US senators ask for 'swift action' toward anti-Jewish threats

Article reprinted with permission from the Cleveland Jewish News.

The U.S. Senate on March 7 joined the Trump administration in addressing the anti-Jewish threats, calling for “swift action” to end them.

“We are concerned that the number of incidents is accelerating and failure to address and deter these threats will place innocent people at risk and threaten the financial viability of JCCs, many of which are institutions in their communities,” stated a letter signed by all 100 members of the Senate, including Ohio Senators Sherrod Brown, D-Cleveland, and Rob Portman, R-Cincinnati.

The letter – which was addressed to Homeland Security Secretary John Kelly, Attorney General Jeff Sessions and FBI Director James Comey – also called on the nation’s top law enforcement officials to communicate with Jewish institutions on “victim assistance, grant opportunities or other federal assistance that may be available to enhance security measures and improve preparedness.”

Howie Beigelman, executive director of Ohio Jewish Communities, said in a statement:

“We are deeply grateful to both of Ohio’s senators, Rob Portman and Sherrod Brown for their solidarity with us throughout and their enduring commitment to our community’s safety.
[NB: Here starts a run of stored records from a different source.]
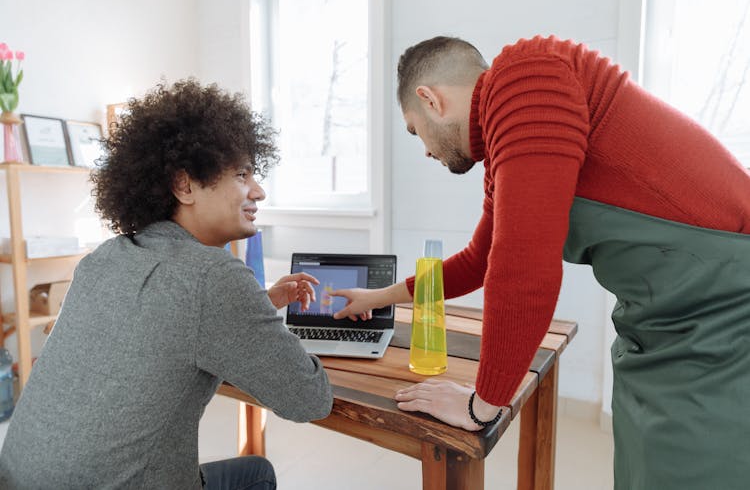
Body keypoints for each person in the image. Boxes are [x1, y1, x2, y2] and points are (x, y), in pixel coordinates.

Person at [330, 35, 750, 489]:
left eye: (416, 132)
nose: (426, 151)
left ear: (430, 100)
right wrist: (378, 296)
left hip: (726, 311)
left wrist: (482, 404)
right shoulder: (505, 148)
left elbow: (522, 267)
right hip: (670, 321)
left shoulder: (526, 77)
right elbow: (479, 260)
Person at [0, 79, 333, 489]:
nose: (258, 191)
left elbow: (153, 327)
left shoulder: (104, 257)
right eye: (243, 174)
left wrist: (258, 304)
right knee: (257, 473)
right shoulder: (214, 277)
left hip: (17, 478)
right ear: (183, 185)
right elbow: (310, 400)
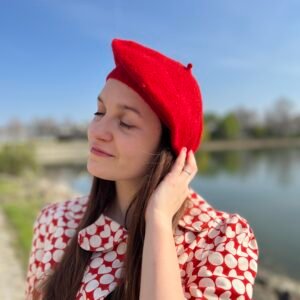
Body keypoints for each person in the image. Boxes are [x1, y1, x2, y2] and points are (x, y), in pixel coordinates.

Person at [24, 38, 259, 300]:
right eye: (99, 112)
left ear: (168, 148)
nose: (97, 131)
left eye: (125, 122)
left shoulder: (219, 239)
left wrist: (157, 220)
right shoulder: (55, 221)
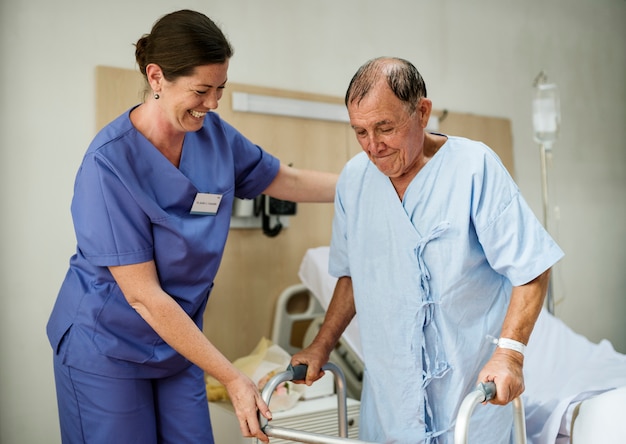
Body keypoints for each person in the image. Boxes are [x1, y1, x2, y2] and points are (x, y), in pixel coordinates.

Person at [46, 9, 337, 444]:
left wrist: (368, 184)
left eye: (220, 89)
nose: (213, 103)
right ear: (157, 77)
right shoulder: (108, 164)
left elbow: (284, 180)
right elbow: (143, 296)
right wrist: (234, 378)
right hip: (106, 347)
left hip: (177, 345)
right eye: (202, 90)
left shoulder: (213, 135)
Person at [291, 57, 564, 443]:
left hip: (470, 400)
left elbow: (532, 267)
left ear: (422, 111)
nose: (373, 146)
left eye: (385, 128)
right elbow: (352, 275)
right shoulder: (354, 181)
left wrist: (510, 355)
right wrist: (321, 346)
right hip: (389, 404)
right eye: (360, 132)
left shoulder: (474, 167)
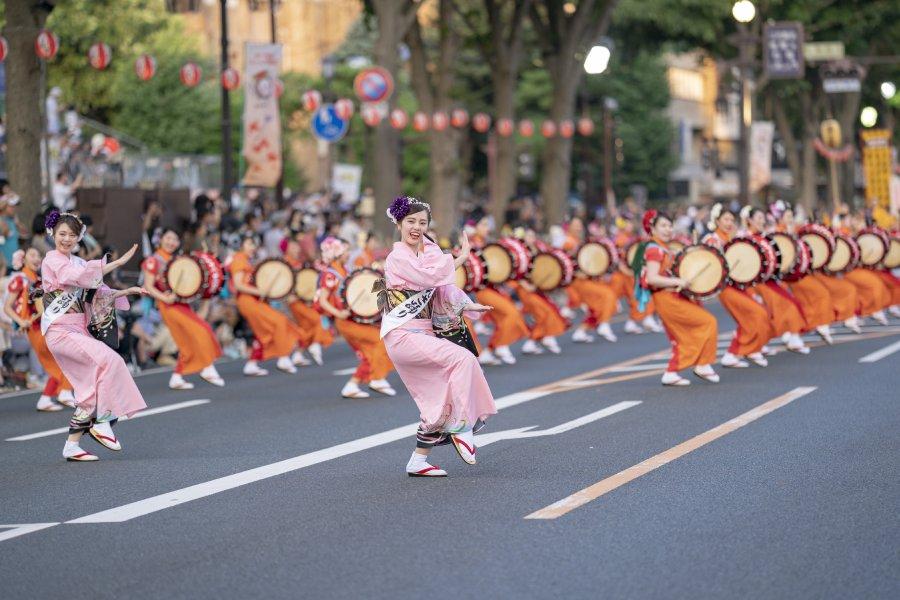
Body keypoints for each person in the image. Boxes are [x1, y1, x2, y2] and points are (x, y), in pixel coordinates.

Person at [380, 196, 496, 477]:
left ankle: (418, 461)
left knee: (440, 397)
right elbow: (430, 278)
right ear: (398, 224)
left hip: (423, 334)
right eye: (410, 221)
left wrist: (467, 304)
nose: (416, 227)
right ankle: (462, 426)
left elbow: (443, 290)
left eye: (422, 222)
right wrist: (459, 260)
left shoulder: (428, 254)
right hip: (404, 334)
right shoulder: (397, 257)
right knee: (462, 359)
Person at [40, 210, 147, 462]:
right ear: (53, 233)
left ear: (79, 238)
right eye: (62, 234)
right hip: (60, 330)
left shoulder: (76, 262)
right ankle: (104, 420)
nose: (66, 239)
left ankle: (72, 446)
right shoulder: (52, 261)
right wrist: (116, 263)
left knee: (89, 389)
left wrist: (127, 291)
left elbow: (97, 292)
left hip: (76, 329)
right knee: (111, 361)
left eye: (72, 235)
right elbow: (76, 278)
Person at [635, 210, 719, 386]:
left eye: (669, 225)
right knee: (707, 322)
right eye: (662, 226)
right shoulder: (654, 249)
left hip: (672, 295)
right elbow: (652, 278)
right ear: (653, 229)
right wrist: (678, 280)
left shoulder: (662, 247)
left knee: (688, 333)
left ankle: (678, 370)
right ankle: (696, 365)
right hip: (666, 298)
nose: (667, 229)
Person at [141, 229, 224, 390]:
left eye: (174, 239)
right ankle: (207, 367)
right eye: (168, 238)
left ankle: (177, 377)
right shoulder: (153, 260)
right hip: (168, 306)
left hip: (180, 304)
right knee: (202, 329)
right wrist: (165, 298)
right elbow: (148, 286)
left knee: (185, 342)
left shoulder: (177, 259)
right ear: (160, 240)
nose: (171, 242)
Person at [317, 236, 396, 398]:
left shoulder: (344, 270)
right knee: (381, 340)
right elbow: (322, 300)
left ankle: (352, 386)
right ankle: (377, 379)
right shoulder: (330, 274)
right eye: (346, 250)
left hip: (352, 319)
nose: (348, 253)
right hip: (345, 321)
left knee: (369, 354)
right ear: (336, 252)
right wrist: (338, 312)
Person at [4, 247, 76, 411]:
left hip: (42, 325)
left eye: (39, 255)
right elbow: (7, 307)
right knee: (62, 360)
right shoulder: (20, 280)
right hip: (35, 330)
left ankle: (49, 397)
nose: (37, 258)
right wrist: (21, 321)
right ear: (23, 259)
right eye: (33, 255)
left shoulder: (37, 279)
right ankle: (63, 392)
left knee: (61, 361)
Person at [702, 204, 773, 367]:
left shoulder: (731, 239)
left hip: (737, 286)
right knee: (753, 314)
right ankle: (734, 352)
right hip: (725, 288)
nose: (729, 223)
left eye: (731, 220)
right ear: (717, 221)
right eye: (725, 219)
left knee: (757, 314)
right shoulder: (712, 240)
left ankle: (748, 349)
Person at [228, 233, 304, 376]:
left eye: (254, 244)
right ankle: (283, 357)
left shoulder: (246, 260)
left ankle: (252, 364)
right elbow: (238, 285)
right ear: (241, 245)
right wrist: (259, 290)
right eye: (249, 243)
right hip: (247, 301)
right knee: (279, 322)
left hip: (253, 300)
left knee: (264, 332)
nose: (253, 247)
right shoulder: (238, 260)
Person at [743, 207, 810, 354]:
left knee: (787, 303)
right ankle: (790, 336)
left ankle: (789, 335)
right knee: (782, 305)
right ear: (749, 221)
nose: (761, 221)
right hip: (756, 282)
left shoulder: (764, 236)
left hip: (769, 279)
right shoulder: (745, 239)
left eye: (762, 218)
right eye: (758, 218)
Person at [282, 236, 329, 365]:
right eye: (293, 246)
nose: (296, 249)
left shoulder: (298, 263)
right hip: (292, 301)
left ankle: (298, 354)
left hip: (301, 300)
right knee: (315, 319)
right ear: (286, 249)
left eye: (297, 246)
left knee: (306, 327)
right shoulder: (284, 263)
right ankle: (314, 344)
Every member of the Senate has now spoken in one voice, saying we need to catch those responsible and we need to step up efforts to protect vulnerable community institutions. That almost unprecedented unanimity is a testament to Senator Portman’s real leadership on homeland security and on this especially. It follows through on his personal commitment to Ohio's Jewish communities, the Jewish community nationally, and to other communities of faith across Ohio.”

Steven H. Hoffman, president of Jewish Federation of Cleveland, said in a statement: The Jewish Federation of Cleveland deeply appreciates the support of both of Ohio’s senators, Rob Portman and Sherrod Brown, as our community here in Cleveland, across Ohio and nationally has faced unprecedented threats against our institutions. Senator Portman’s leadership role in seeking the support of all 100 Senators on today’s letter urging the Trump Administration to take action reflects his steadfast support for our community and we are truly grateful.”

Former Clevelander William Daroff, senior vice president of The Jewish Federations of North America in Washington, said in a statement:

“The Jewish Federations of North America thank Senators Peters, Portman, Nelson and Rubio for shining a bright light on the scourge of anti-Semitism and hate that is spreading across America. We appreciate that the vast majority of the United States Senate is speaking with one voice to stand against intolerance.”

A sixth wave of bomb threats since the beginning of 2017 targeted nearly a dozen Jewish community centers and Jewish day schools across the U.S. and Canada on March 7.

According to reports, Jewish schools and institutions in New York, Massachusetts, Illinois, Wisconsin, Maryland, Oregon, Florida and Alabama were threatened either over the phone or by email. Two Canadian JCCs in Toronto and London, Ontario, also were threatened.

In addition to the JCCs and schools, the Anti-Defamation League’s offices in Atlanta, Boston, Washington, D.C., and New York City were all threatened.

"This is not 'normal,'" Jonathan Greenblatt, ADL's CEO, said in a statement. "We will not be deterred or intimidated."

Since the start of January, at least 98 threats have been made against JCCs and Jewish day schools, according to the JCC Association of North America. The umbrella organization said that the incidents have been a mix of in-person, email and robocall threats.

White House Press Secretary Sean Spicer condemned the latest wave of bomb threats Tuesday.

“I want to acknowledge that there’s been an additional wave of threats to Jewish community centers and Anti-Defamation League offices,” Spicer told reporters.

“I share the president’s thoughts that he vehemently hopes that we don’t continue to have to share these reports with you. But as long as they do continue, we’ll continue to condemn them and look at ways in which we can stop them,” he added.